# Upper Blackwater 7/8/12...



## jcoss15 (Oct 11, 2010)

Went to Blackwater in Holt this morning for a little swimming and casting for bass. Caught 6 bass, 5 keepers biggest one was 2lbs. All bass came on crankbaits.


----------



## islandmanmitch (Jun 17, 2012)

Nice.


----------



## Spoolin Up (May 3, 2011)

Boat or wading?


----------



## jcoss15 (Oct 11, 2010)

12ft. jon boat


----------



## auguy7777 (Feb 23, 2009)

Not bad for Blackwater. I think the farther you go up river from the "insanity" the better your odds. That's a pretty fish.


----------



## tips n tails (Mar 2, 2011)

Damn that's shallow, do you get hung up at all? Also are you casting to deep holes of casting into shallow 2 ft deep water period?


----------



## tips n tails (Mar 2, 2011)

auguy7777 said:


> Not bad for Blackwater. I think the farther you go up river from the "insanity" the better your odds. That's a pretty fish.


I agree to that. Very nice LG mouth.


----------



## jcoss15 (Oct 11, 2010)

tips n tails said:


> Damn that's shallow, do you get hung up at all? Also are you casting to deep holes of casting into shallow 2 ft deep water period?

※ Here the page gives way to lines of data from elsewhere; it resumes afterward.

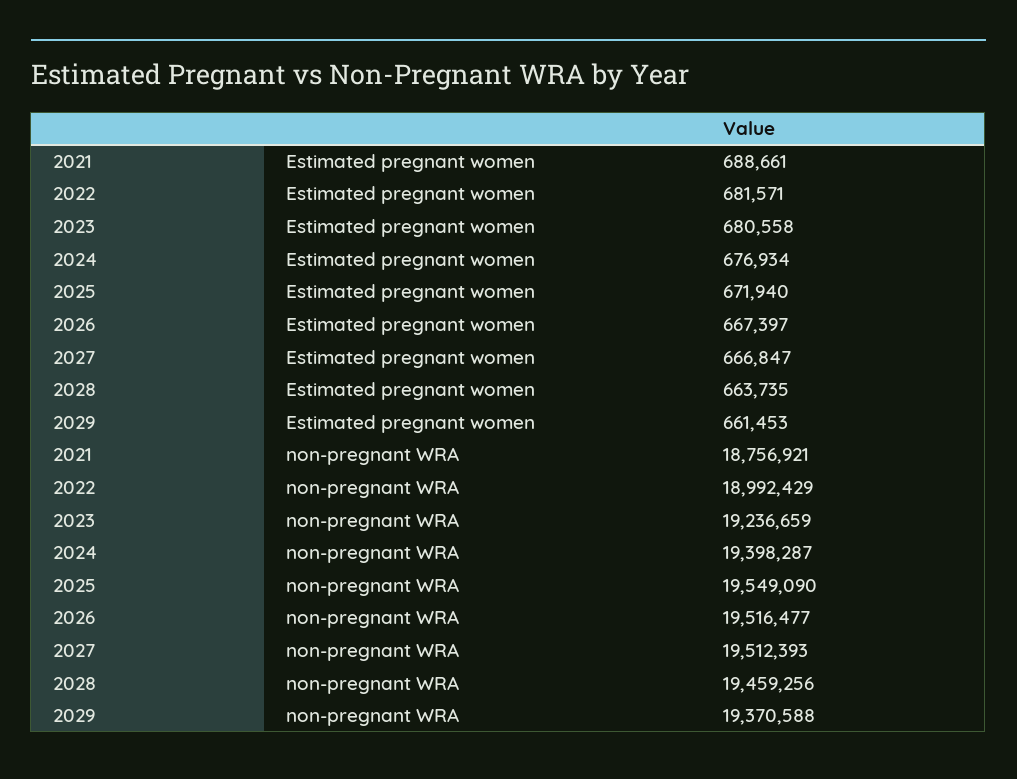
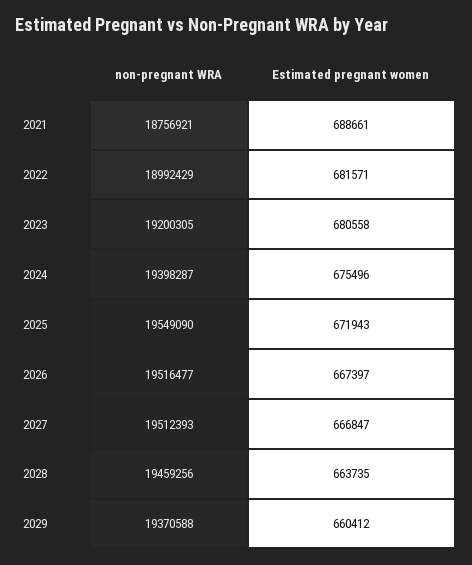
  {
    "2021": {
      "Estimated pregnant women": 688661,
      "non-pregnant WRA": 18756921
    },
    "2022": {
      "Estimated pregnant women": 681571,
      "non-pregnant WRA": 18992429
    },
    "2023": {
      "Estimated pregnant women": 680558,
-     "non-pregnant WRA": 19236659
+     "non-pregnant WRA": 19200305
    },
    "2024": {
-     "Estimated pregnant women": 676934,
+     "Estimated pregnant women": 675496,
      "non-pregnant WRA": 19398287
    },
    "2025": {
-     "Estimated pregnant women": 671940,
+     "Estimated pregnant women": 671943,
      "non-pregnant WRA": 19549090
    },
    "2026": {
      "Estimated pregnant women": 667397,
      "non-pregnant WRA": 19516477
    },
    "2027": {
      "Estimated pregnant women": 666847,
      "non-pregnant WRA": 19512393
    },
    "2028": {
      "Estimated pregnant women": 663735,
      "non-pregnant WRA": 19459256
    },
    "2029": {
-     "Estimated pregnant women": 661453,
+     "Estimated pregnant women": 660412,
      "non-pregnant WRA": 19370588
    }
  }

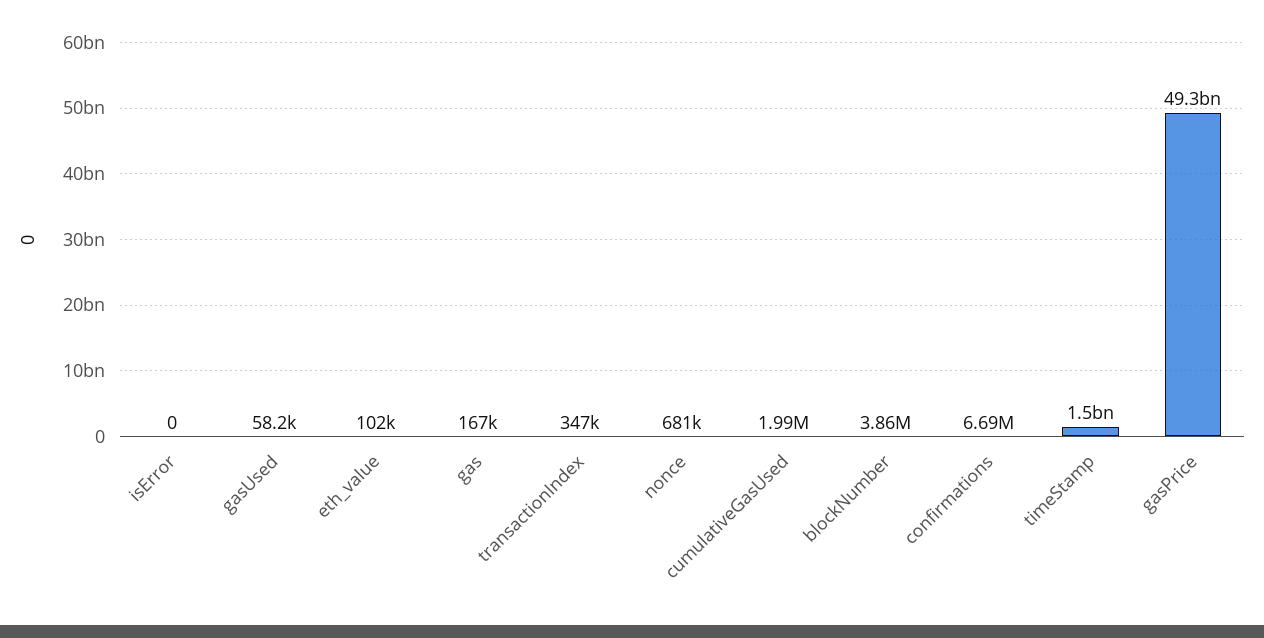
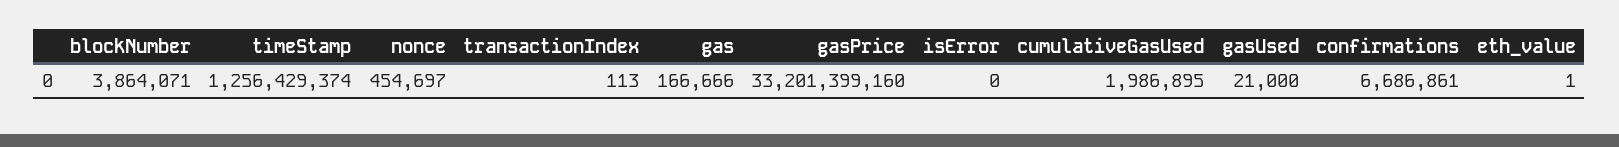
  {
    "isError": 0,
-   "gasUsed": 58200,
+   "gasUsed": 21000,
-   "eth_value": 102000,
+   "eth_value": 1,
    "gas": 166666,
-   "transactionIndex": 347000,
+   "transactionIndex": 113,
-   "nonce": 681000,
+   "nonce": 454697,
    "cumulativeGasUsed": 1986895,
    "blockNumber": 3864071,
    "confirmations": 6686861,
-   "timeStamp": 1500000000,
+   "timeStamp": 1256429374,
-   "gasPrice": 49300000000
+   "gasPrice": 33201399160
  }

It has a decent channel through most parts of the river bout 2' or so with deep bends 6-10ft; tons of log jams,snags,etc. you need a small jon boat with a small motor or a yak. Its really good fishing this time of year just got to fight it a little. Fish every hole you can find deep or shallow.


----------



## Spoolin Up (May 3, 2011)

I have done pretty well wading up around Kennedy bridge on the other side of hurricane, if you don't mind climbing log jambs


----------